▶ EXERCISE
Collect each line of the records that contains the string "part". Case counts.

▶ MATERIALS PROVIDED
────────────────────────────────────────

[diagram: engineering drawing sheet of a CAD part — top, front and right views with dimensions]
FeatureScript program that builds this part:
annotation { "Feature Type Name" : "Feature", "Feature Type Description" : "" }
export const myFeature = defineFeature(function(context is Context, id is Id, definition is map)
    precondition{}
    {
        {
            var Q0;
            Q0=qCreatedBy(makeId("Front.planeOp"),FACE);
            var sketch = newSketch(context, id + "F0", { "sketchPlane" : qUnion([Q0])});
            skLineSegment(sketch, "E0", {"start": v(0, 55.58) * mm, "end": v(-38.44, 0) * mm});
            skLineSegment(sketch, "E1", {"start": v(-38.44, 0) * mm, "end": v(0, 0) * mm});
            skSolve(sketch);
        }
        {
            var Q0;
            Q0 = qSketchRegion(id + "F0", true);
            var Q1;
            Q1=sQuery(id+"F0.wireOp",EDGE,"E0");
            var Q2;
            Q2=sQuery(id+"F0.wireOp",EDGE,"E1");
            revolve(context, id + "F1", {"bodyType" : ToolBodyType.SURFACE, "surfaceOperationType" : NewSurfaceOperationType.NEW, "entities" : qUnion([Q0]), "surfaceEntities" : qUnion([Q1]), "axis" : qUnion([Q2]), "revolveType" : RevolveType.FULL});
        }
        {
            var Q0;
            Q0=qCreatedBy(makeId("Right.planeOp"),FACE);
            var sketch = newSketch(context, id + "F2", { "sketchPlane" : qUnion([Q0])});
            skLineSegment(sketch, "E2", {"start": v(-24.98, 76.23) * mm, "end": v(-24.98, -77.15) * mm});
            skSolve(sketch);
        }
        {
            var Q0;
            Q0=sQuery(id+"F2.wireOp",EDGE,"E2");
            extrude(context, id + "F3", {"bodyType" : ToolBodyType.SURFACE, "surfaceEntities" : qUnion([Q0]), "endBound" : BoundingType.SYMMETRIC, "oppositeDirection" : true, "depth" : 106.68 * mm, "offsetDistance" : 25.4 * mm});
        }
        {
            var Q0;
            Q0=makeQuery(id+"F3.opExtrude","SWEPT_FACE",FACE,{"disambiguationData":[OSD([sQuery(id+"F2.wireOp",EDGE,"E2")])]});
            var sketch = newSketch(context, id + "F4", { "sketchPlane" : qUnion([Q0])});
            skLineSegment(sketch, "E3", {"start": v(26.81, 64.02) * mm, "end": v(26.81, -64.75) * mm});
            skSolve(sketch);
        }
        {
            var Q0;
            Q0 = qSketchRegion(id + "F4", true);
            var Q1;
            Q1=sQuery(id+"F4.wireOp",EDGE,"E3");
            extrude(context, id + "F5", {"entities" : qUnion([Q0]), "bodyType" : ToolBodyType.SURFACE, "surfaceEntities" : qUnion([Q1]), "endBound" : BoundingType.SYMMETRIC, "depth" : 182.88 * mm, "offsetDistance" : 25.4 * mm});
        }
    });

────────────────────────────────────────

▶ CORRECT ANSWER
[diagram: engineering drawing sheet of a CAD part — top, front and right views with dimensions]
FeatureScript program that builds this part:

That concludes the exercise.